Document section:
BEGIN

Reputation: 1
Can you please tell me how to import external SQLite or MySQL DB to android SQLite or how can i use the external db in the android application?
Upvotes: 0
Views: 4601
Reputation: 1646
I know it can be a cheap way but I used a push message service (MQTT) to take a copy of my mysql dump file and push the message to the phone, where I run it through a parser to insert rows into my local db. The mqtt message service has a precompiled .jar library that you can use quite easily in an android app.
There are a variety of means in which to implement the mqtt on your web server (SAM->php, or what I did write a c++ listening service to forward messages [Using an open source mqtt library called mosquitto]). The code to parse in the data is only a few lines since the message I receive in my android service is just a byte array.

END

[Figure understanding tasks]
BEGIN

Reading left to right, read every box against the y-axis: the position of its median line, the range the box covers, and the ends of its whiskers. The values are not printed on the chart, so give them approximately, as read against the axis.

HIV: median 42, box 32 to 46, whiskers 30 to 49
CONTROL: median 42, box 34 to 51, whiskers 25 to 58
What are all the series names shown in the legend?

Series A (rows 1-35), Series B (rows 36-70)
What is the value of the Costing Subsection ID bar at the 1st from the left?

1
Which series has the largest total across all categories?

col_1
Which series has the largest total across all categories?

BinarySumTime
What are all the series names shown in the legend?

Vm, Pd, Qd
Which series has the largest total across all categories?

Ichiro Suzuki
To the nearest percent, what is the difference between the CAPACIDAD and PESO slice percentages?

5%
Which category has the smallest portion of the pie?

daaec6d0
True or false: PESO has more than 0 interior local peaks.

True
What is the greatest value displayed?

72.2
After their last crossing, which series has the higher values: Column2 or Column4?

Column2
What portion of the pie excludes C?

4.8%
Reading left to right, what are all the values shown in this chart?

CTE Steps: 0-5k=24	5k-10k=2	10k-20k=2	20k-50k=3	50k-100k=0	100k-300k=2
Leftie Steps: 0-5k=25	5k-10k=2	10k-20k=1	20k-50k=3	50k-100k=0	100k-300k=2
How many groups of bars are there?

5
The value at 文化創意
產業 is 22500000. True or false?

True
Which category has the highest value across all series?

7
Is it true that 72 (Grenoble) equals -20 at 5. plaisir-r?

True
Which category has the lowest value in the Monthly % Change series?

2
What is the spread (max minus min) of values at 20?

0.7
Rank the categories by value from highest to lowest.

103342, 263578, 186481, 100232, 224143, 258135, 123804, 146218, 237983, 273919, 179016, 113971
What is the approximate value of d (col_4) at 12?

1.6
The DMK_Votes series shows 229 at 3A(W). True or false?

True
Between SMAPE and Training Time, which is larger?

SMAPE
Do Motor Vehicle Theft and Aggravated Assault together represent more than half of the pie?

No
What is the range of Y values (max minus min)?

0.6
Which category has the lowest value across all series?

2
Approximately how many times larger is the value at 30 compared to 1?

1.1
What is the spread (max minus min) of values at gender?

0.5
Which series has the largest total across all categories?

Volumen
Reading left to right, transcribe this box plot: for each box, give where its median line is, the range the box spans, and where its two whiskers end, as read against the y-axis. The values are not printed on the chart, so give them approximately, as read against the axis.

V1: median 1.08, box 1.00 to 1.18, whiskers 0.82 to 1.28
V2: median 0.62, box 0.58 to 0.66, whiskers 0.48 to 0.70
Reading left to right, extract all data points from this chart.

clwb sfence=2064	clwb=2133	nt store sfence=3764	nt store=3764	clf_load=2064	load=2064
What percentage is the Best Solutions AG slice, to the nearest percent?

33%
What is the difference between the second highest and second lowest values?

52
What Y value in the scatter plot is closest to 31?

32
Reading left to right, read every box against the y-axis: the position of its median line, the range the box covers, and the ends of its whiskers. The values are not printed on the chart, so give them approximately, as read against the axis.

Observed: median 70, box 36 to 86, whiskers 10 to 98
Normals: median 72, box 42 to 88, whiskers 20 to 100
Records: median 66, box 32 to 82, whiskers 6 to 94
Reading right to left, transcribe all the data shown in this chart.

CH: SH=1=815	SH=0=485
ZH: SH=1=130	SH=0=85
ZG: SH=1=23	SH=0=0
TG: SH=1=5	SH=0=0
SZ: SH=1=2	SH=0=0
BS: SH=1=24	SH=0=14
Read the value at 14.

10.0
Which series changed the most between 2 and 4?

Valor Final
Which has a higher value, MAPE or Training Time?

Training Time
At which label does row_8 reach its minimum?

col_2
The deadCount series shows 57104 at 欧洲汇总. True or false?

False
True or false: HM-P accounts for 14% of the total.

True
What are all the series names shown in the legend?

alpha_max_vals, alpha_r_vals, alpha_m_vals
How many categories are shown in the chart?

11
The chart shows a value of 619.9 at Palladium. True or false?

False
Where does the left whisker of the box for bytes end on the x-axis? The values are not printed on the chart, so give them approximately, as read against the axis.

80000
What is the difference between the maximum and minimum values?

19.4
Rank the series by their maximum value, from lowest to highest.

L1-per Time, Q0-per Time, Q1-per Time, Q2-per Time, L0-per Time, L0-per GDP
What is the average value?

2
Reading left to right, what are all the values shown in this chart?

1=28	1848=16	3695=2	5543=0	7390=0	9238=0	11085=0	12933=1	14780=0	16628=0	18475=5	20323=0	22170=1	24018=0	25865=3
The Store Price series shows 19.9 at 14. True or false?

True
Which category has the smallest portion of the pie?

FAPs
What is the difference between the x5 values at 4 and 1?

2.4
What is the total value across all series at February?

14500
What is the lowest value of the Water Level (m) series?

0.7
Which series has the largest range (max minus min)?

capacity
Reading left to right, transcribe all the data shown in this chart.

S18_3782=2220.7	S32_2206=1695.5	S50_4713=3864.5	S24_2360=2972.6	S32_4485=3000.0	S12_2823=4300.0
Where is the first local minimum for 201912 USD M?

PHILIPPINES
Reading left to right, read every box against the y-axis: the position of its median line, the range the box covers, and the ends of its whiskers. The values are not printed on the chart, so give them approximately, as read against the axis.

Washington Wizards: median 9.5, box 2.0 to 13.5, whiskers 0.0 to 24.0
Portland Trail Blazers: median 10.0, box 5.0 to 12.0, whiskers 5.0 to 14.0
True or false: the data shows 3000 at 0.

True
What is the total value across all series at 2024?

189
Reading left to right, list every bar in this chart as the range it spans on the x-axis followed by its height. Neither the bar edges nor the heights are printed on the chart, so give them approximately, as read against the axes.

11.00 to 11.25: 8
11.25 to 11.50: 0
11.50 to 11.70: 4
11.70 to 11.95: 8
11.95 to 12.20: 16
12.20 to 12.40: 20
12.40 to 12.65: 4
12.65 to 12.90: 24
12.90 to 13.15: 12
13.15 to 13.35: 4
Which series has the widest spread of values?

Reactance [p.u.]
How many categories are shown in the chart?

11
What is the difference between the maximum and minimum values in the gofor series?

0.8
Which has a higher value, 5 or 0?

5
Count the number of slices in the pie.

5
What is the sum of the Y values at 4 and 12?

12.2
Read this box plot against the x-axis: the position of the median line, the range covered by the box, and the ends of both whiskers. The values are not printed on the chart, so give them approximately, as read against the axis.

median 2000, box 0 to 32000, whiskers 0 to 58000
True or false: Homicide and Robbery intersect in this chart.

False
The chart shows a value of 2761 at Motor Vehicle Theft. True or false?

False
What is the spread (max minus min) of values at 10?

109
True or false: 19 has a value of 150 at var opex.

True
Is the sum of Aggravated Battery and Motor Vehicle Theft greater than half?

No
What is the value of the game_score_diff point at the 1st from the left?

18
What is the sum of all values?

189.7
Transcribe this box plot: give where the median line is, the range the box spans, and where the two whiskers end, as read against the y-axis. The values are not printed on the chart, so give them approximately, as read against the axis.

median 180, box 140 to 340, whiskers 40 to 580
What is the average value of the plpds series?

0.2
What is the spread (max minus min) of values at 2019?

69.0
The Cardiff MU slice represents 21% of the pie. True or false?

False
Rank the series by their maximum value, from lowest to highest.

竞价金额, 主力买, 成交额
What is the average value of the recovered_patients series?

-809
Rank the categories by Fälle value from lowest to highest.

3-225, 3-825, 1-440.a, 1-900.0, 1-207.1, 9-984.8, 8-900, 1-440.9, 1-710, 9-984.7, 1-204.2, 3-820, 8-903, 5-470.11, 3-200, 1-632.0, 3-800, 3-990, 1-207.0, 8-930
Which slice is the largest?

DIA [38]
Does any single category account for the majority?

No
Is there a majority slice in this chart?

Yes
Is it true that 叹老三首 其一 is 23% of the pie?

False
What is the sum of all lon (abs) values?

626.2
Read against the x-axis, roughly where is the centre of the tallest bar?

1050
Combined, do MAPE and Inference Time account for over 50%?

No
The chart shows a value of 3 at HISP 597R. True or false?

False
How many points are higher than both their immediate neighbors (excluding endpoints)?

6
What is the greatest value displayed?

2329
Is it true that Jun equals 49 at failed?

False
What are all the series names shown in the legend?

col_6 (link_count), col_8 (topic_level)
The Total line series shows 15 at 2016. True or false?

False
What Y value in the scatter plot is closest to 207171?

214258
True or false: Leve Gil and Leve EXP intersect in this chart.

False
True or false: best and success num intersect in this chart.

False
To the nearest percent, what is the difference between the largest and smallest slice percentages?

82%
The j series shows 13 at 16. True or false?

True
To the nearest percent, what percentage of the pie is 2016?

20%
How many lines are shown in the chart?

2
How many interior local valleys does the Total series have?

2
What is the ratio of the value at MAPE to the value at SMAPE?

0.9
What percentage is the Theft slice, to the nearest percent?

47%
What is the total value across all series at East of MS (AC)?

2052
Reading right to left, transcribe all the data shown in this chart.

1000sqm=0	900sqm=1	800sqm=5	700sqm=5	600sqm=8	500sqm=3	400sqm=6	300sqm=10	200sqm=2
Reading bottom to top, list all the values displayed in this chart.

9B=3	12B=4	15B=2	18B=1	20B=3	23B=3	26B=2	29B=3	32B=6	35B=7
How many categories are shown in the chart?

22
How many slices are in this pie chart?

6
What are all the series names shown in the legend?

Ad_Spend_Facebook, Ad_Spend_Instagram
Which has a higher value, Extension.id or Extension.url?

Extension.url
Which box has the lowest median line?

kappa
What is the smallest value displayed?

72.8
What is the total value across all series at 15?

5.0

END

What you will do:
**1.** Answer these about the Android database import discussion:
(a) How many views does the post show?
(b) In what form does the MQTT message service provide its precompiled library?
(c) What is the name of the open source MQTT library used with the C++ listening service?
**2.** Extend the Android database import discussion, picking up after its final sentence.

Results of the exercise:
**1.**
(a) 4601
(b) A precompiled .jar library
(c) mosquitto

**2.**
As an example, I convert the byte array into a string, tokenize the string, and then insert it into the database:
public void parseMysqlDump(byte[] thisPayload) {
ContentResolver cr = this.getContentResolver();
String mysqlDump = "";
for(int i = 0; i < thisPayload.length; i++) {
mysqlDump += (char) thisPayload[i];
}
String[] mysqlDumpNewLineTokens = mysqlDump.split("\\n");
//The first line is the table headers stuff so start with i=1 to get to the first
//data line
for(int i = 1; i < mysqlDumpNewLineTokens.length; i++) {
String[] mysqlDumpSpaceTokens = mysqlDumpNewLineTokens[i].split("\\s");
String dataTitle = mysqlDumpSpaceTokens[0];
ContentValues cv = new ContentValues();
cv.put(Vehicle_DataMetaData.DATA_VALUE, mysqlDumpSpaceTokens[1]);
cr.insert(Vehicle_DataMetaData.CONTENT_URI, cv);
}
TL;DR: Take a mysql dump, send it as a string to the phone, parse the string into the db.
If you are interested in the mqtt stuff or wanted any clarification, just comment and I will get back to you
Upvotes: 0
Reputation: 5421
Take care that the external SQLite database you wish to import uses INTEGER datatypes for the primary key, not INT or any of the other variants of INT. Some flavors of SQLite from the various SQLite Consortium members treat INTEGER and INT primary keys the same whereas (flagship) SQLite treats them differently.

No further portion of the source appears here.